Cuánto miedo nos da la muerte. Nos asusta la enfermedad, vivir con incertidumbre el mañana, que el final poco a poco se vaya aproximando. Nos produce inquietud el cómo llegará: un ataque, un accidente, un largo sufrimiento que nos ha mantenido mucho tiempo yaciendo en cama, o quizás será una muerte inesperada y dulce, mientras descansamos en un sofá.

Todos deseamos una muerte plácida. Desearíamos evitar el sufrimiento. Pero podemos ver la muerte como un final del recorrido de la vida, en el cual nos transformamos; un cambio energético donde somos asumidos por una frecuencia amorosa; un salto cuántico a otra dimensión fuera del tiempo y del espacio, pues justamente la eternidad está fuera de estas dimensiones terrenas. Más allá de la física cuántica estamos hablando de entrar en el tiempo de Dios, que es atemporal y solo se puede entrar en el corazón de Dios cuando él, por su inmensa misericordia, nos resucita.

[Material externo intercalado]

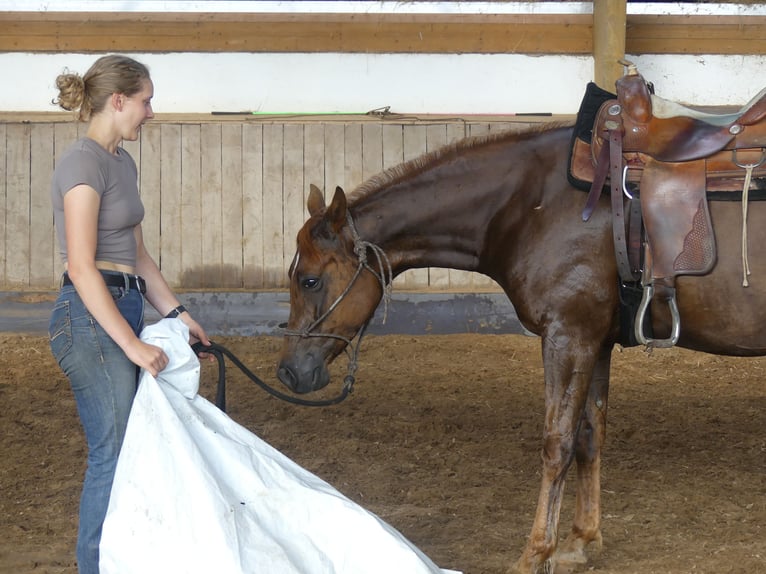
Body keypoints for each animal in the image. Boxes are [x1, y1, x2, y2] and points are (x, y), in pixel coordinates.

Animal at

Resucitar es comenzar a vivir en cuerpo y alma en la eterna presencia de Dios. Se podría decir que participamos de la misma cualidad de Dios: nos volvemos atemporales y el espíritu ya regirá para siempre el cuerpo. El cielo es la máxima energía amorosa de Dios. Por eso no debemos sentir miedo: la muerte es un encuentro con la Luz, con la Vida en mayúsculas, la segunda parte de una aventura que culmina en brazos de Dios, donde el miedo, el dolor, la soledad, el sentimiento de fragilidad darán paso a un estado de gozo incesante.

El miedo se convertirá en alegría, el dolor en placer, la soledad en permanente compañía festiva y la fragilidad en plenitud y en bienestar. Del sentimiento de indigencia pasaremos a ser una criatura mimada y acariciada por las cálidas manos divinas. La muerte no es otra cosa que el reencuentro para siempre del hombre con Dios, es decir, el pasaje definitivo hacia la eternidad. No es la angustia de un camino hacia el abismo o la oscuridad, sino hacia la Paz definitiva. Ojalá aprendamos, cada noche, la sabia lección de dejarnos abrazar y mecer por una mano amorosa que entra en nuestro tiempo y espacio para velar nuestro sueño. Abrazar la muerte es abrazar cómo Dios nos ha hecho: hombres mortales. Así es como Dios ha querido crearnos. Pero nos ama tanto que, para seguir amándonos, nos ha dado una vida que es eterna.